Met ‘standaard kennis’ laat je zien dat je iets weet op het moment dat je een diploma wilt halen, maar met een vermogen kun je iets in elk moment, je hele leven lang.
Ik herinner mij van vroeger dat als mijn moeder mij vroeg naar of ik het leuk heb gehad ook niet verder kwam dan ‘Ja’ of ‘nee’ zonder verdere verklaring. Als kind had ik geen zin om dat wat in vorige momenten aan plezier zat nog eens uit de herinnering te herhalen. Het is een soort tweedehands theoretisch plezier overbrengen. Moet je eens proberen ;-).
Binnenkort geven wij een sessie op een hogeschool in Leeuwarden, waar de opleiding Communicatie, Media en Design een mooi voorbeeld is van diplomavrij leren. Ze kennen daar geen curriculum, maar met 950 studenten hebben ze 950 curricula. Elke student wordt uitgenodigd om na te denken over wat ze willen leren. Voor veel studenten is dat nog een lastige vraag (“Dat bepalen jullie toch voor mij?”) maar in speciale persoonlijke ontwikkelsessies gaan studenten en docenten uitgebreid aan de slag met wat je wilt en hoe je dat wilt leren. De opleiding kent geen tentamens en geen cijfers, alleen kwartaalbesprekingen om te kijken hoe ver je bent en wat je verder nodig hebt. Ook klassen bestaan niet, alleen communities die bestaan uit een mix van studenten, docenten en mensen uit het bedrijfsleven. In een gecontroleerde omgeving wordt zoveel mogelijk de praktijk nagebootst.
Zoon Donath gaf aan dit wel een toffe opleiding te vinden, al duurt het nog even voor hij naar een hogeschool of universiteit mag. De vraag “wat wil je leren?” Dacht hij zo te kunnen beantwoorden, omdat op zijn school, het Vathorst College in Amersfoort, deze vraag het uitgangspunt is bij de opleidingen. Ze hebben geen klassen, maar gezamenlijke leerhuizen. Voor specifieke uitleg momenten is er een instructielokaal waar de docent met leerlingen zich terug kan trekken, met een maximum van 20 minuten.
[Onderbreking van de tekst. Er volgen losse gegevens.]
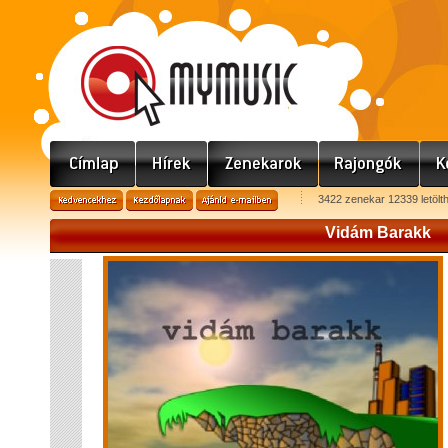
3422 zenekar 12339 letölt
Vidám Barakk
De leerlingen bepalen zelf hun opdrachten aan de hand van thema’s, met kunst en cultuur als uitgangspunt. Wat ze willen, wat hun talent is en hoe ze dat willen ontwikkelen wordt zo lerendewijs ontdekt.
Natuurlijk moet de school aan eindkwalificaties voldoen en aan de eisen van de inspectie. Daarom is het curriculum zo opgezet dat leerlingen de eerste drie jaar hun eigen opleiding maken, waarin ze zelfkennis opdoen en op een natuurlijke manier nieuwe vaardigheden leren. De laatste twee of drie jaar toetsen de leerlingen wat ze geleerd hebben op de manier van het “oude systeem”, zodat ze in hun laatste jaar het examen kunnen doen. In onze ogen is dit een goed voorbeeld van minimale structuur voor maximale flexibiliteit.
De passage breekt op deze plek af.